## TEXT PROVIDED:
•••

"Westerdale, John" <jwesterdale@xxxxxxxxxx> wrote:
> Am debugging an FTP server and found a 2 GB file size limit.... I think!
>
> I ssh from desk (Indigo2) to Linux 2.4.14/XFS server with array on it
> (RAID 5 XFS based on 7.2/1.0.2a installer).
> (FWIW Dual PII-400/256/Software RAID on OS, and Raid 5 over 8 x 9 GB drives.
>
> From Array Server I establish several FTP connections to servers to pull
> over a tar blob of the docroot.
>
> (one such transfer is shown below)
>
> The trusty O200's pack up a nice 2.3 GB file nightly of data, and I ftp it
> over.. But it seems to stop at
>
> 2147483647 bytes every time! WHere is the wall?
The problem is in the Linux kernel, after version 2.4.6 or .7 or so
(I forget, so nobody stomp me here...).
The kernel guys decided to force user-level programs to explicitly use
"large file" #defines and calls to access any file larger than 2GB,
I think since the seek calls can do wrong things behind your back unless
you know what you're doing.
Personally, I have a mini-patch I have been applying to all later
kernels to get rid of this behavior, since I absolutely NEED the
ability to FTP/fileutils/tar/etc. huge files for backup purposes
as well as random OS experiments, and nobody has fixed the various
programs involved. I'm just streaming them from one place to another
anyway.

•••

## THE DATA:
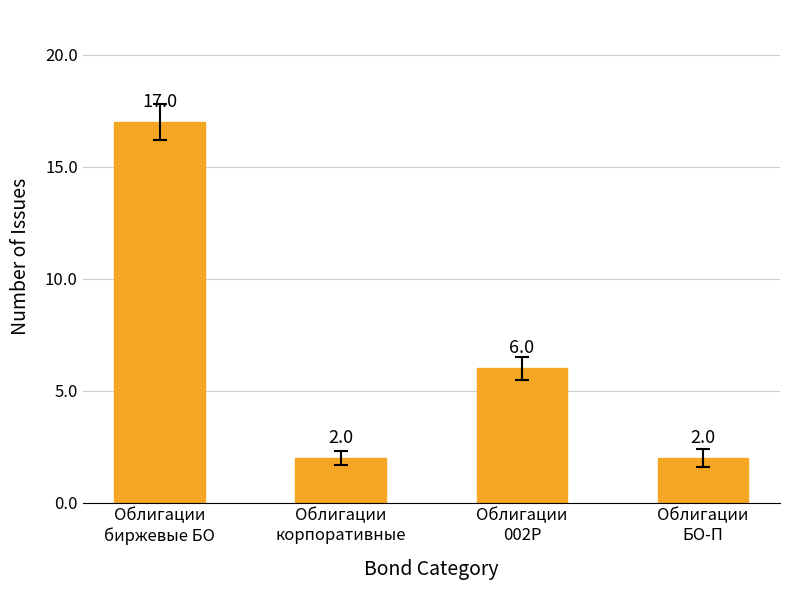

Is it true that the value at Облигации
корпоративные is 3?

False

•••

## PROBLEM TO SOLVE:
Please continue the mailing-list reply about the 2 GB FTP file size limit, picking up right after its final sentence.

## TASK ANSWER:
I kind of wish the XFS-enabled RedHat distribution was set up this
way, but I didn't want to cause a flame-war.
For those interested, here is the patch I've been using:
-------------------(start bigfiles.patch)--------------------
--- linux.orig/fs/open.c.orig Sun Oct 14 10:40:45 2001
+++ linux/fs/open.c Sun Oct 28 09:22:06 2001
@@ -777,9 +777,9 @@
char * tmp;
int fd, error;
-#if BITS_PER_LONG != 32
+ /* Always try to get large file access */
flags |= O_LARGEFILE;
-#endif
+
tmp = getname(filename);
fd = PTR_ERR(tmp);
if (!IS_ERR(tmp)) {
-------------------(end bigfiles.patch)--------------------
--
Erich Stefan Boleyn <erich@xxxxxxxx> http://www.uruk.org/
"Reality is truly stranger than fiction; Probably why fiction is so popular"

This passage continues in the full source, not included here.